To-do item
Where an entry below contains an image, skip the image and reproduce the rest exactly.
---------- The records
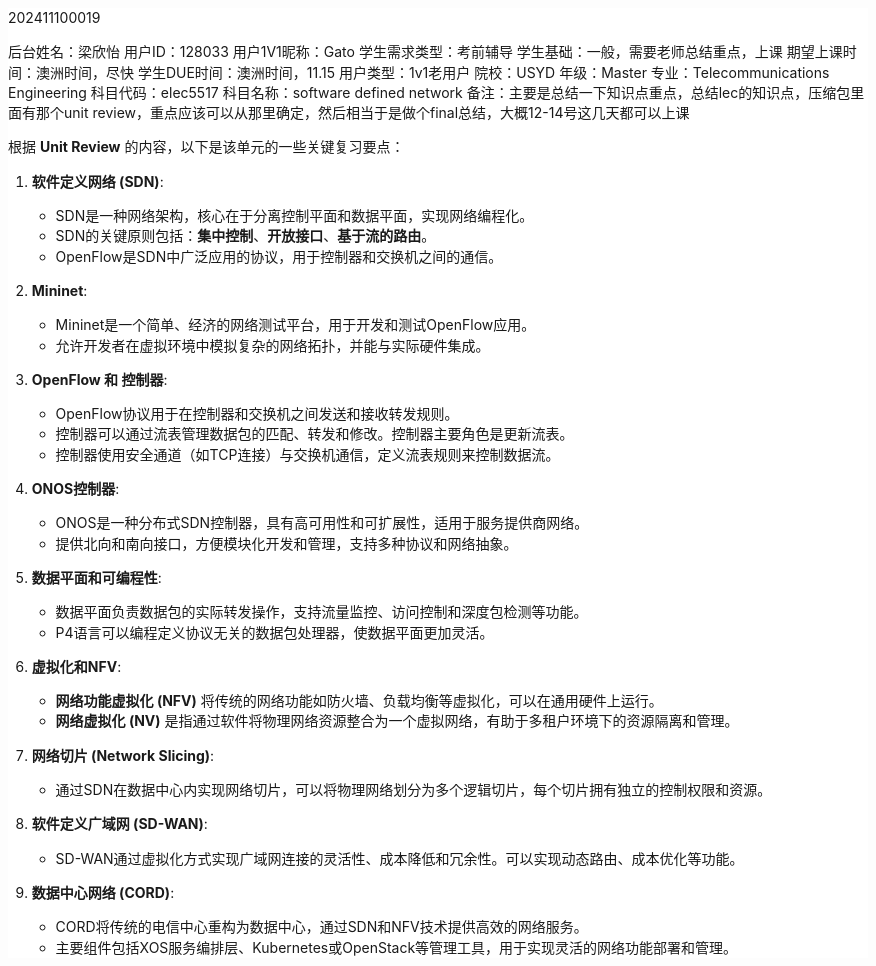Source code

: 202411100019

后台姓名：梁欣怡
用户ID：128033
用户1V1昵称：Gato
学生需求类型：考前辅导
学生基础：一般，需要老师总结重点，上课
期望上课时间：澳洲时间，尽快
学生DUE时间：澳洲时间，11.15
用户类型：1v1老用户
院校：USYD
年级：Master
专业：Telecommunications Engineering
科目代码：elec5517
科目名称：software defined network
备注：主要是总结一下知识点重点，总结lec的知识点，压缩包里面有那个unit review，重点应该可以从那里确定，然后相当于是做个final总结，大概12-14号这几天都可以上课



根据 **Unit Review** 的内容，以下是该单元的一些关键复习要点：

1. **软件定义网络 (SDN)**:
   - SDN是一种网络架构，核心在于分离控制平面和数据平面，实现网络编程化。
   - SDN的关键原则包括：**集中控制**、**开放接口**、**基于流的路由**。
   - OpenFlow是SDN中广泛应用的协议，用于控制器和交换机之间的通信。

2. **Mininet**:
   - Mininet是一个简单、经济的网络测试平台，用于开发和测试OpenFlow应用。
   - 允许开发者在虚拟环境中模拟复杂的网络拓扑，并能与实际硬件集成。

3. **OpenFlow 和 控制器**:
   - OpenFlow协议用于在控制器和交换机之间发送和接收转发规则。
   - 控制器可以通过流表管理数据包的匹配、转发和修改。控制器主要角色是更新流表。
   - 控制器使用安全通道（如TCP连接）与交换机通信，定义流表规则来控制数据流。

4. **ONOS控制器**:
   - ONOS是一种分布式SDN控制器，具有高可用性和可扩展性，适用于服务提供商网络。
   - 提供北向和南向接口，方便模块化开发和管理，支持多种协议和网络抽象。

5. **数据平面和可编程性**:
   - 数据平面负责数据包的实际转发操作，支持流量监控、访问控制和深度包检测等功能。
   - P4语言可以编程定义协议无关的数据包处理器，使数据平面更加灵活。

6. **虚拟化和NFV**:
   - **网络功能虚拟化 (NFV)** 将传统的网络功能如防火墙、负载均衡等虚拟化，可以在通用硬件上运行。
   - **网络虚拟化 (NV)** 是指通过软件将物理网络资源整合为一个虚拟网络，有助于多租户环境下的资源隔离和管理。

7. **网络切片 (Network Slicing)**:
   - 通过SDN在数据中心内实现网络切片，可以将物理网络划分为多个逻辑切片，每个切片拥有独立的控制权限和资源。

8. **软件定义广域网 (SD-WAN)**:
   - SD-WAN通过虚拟化方式实现广域网连接的灵活性、成本降低和冗余性。可以实现动态路由、成本优化等功能。

9. **数据中心网络 (CORD)**:
   - CORD将传统的电信中心重构为数据中心，通过SDN和NFV技术提供高效的网络服务。
   - 主要组件包括XOS服务编排层、Kubernetes或OpenStack等管理工具，用于实现灵活的网络功能部署和管理。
--------------------
Exercise result
Source code

: 202411100019

后台姓名：梁欣怡
用户ID：128033
用户1V1昵称：Gato
学生需求类型：考前辅导
学生基础：一般，需要老师总结重点，上课
期望上课时间：澳洲时间，尽快
学生DUE时间：澳洲时间，11.15
用户类型：1v1老用户
院校：USYD
年级：Master
专业：Telecommunications Engineering
科目代码：elec5517
科目名称：software defined network
备注：主要是总结一下知识点重点，总结lec的知识点，压缩包里面有那个unit review，重点应该可以从那里确定，然后相当于是做个final总结，大概12-14号这几天都可以上课



根据 **Unit Review** 的内容，以下是该单元的一些关键复习要点：

1. **软件定义网络 (SDN)**:
   - SDN是一种网络架构，核心在于分离控制平面和数据平面，实现网络编程化。
   - SDN的关键原则包括：**集中控制**、**开放接口**、**基于流的路由**。
   - OpenFlow是SDN中广泛应用的协议，用于控制器和交换机之间的通信。

2. **Mininet**:
   - Mininet是一个简单、经济的网络测试平台，用于开发和测试OpenFlow应用。
   - 允许开发者在虚拟环境中模拟复杂的网络拓扑，并能与实际硬件集成。

3. **OpenFlow 和 控制器**:
   - OpenFlow协议用于在控制器和交换机之间发送和接收转发规则。
   - 控制器可以通过流表管理数据包的匹配、转发和修改。控制器主要角色是更新流表。
   - 控制器使用安全通道（如TCP连接）与交换机通信，定义流表规则来控制数据流。

4. **ONOS控制器**:
   - ONOS是一种分布式SDN控制器，具有高可用性和可扩展性，适用于服务提供商网络。
   - 提供北向和南向接口，方便模块化开发和管理，支持多种协议和网络抽象。

5. **数据平面和可编程性**:
   - 数据平面负责数据包的实际转发操作，支持流量监控、访问控制和深度包检测等功能。
   - P4语言可以编程定义协议无关的数据包处理器，使数据平面更加灵活。

6. **虚拟化和NFV**:
   - **网络功能虚拟化 (NFV)** 将传统的网络功能如防火墙、负载均衡等虚拟化，可以在通用硬件上运行。
   - **网络虚拟化 (NV)** 是指通过软件将物理网络资源整合为一个虚拟网络，有助于多租户环境下的资源隔离和管理。

7. **网络切片 (Network Slicing)**:
   - 通过SDN在数据中心内实现网络切片，可以将物理网络划分为多个逻辑切片，每个切片拥有独立的控制权限和资源。

8. **软件定义广域网 (SD-WAN)**:
   - SD-WAN通过虚拟化方式实现广域网连接的灵活性、成本降低和冗余性。可以实现动态路由、成本优化等功能。

9. **数据中心网络 (CORD)**:
   - CORD将传统的电信中心重构为数据中心，通过SDN和NFV技术提供高效的网络服务。
   - 主要组件包括XOS服务编排层、Kubernetes或OpenStack等管理工具，用于实现灵活的网络功能部署和管理。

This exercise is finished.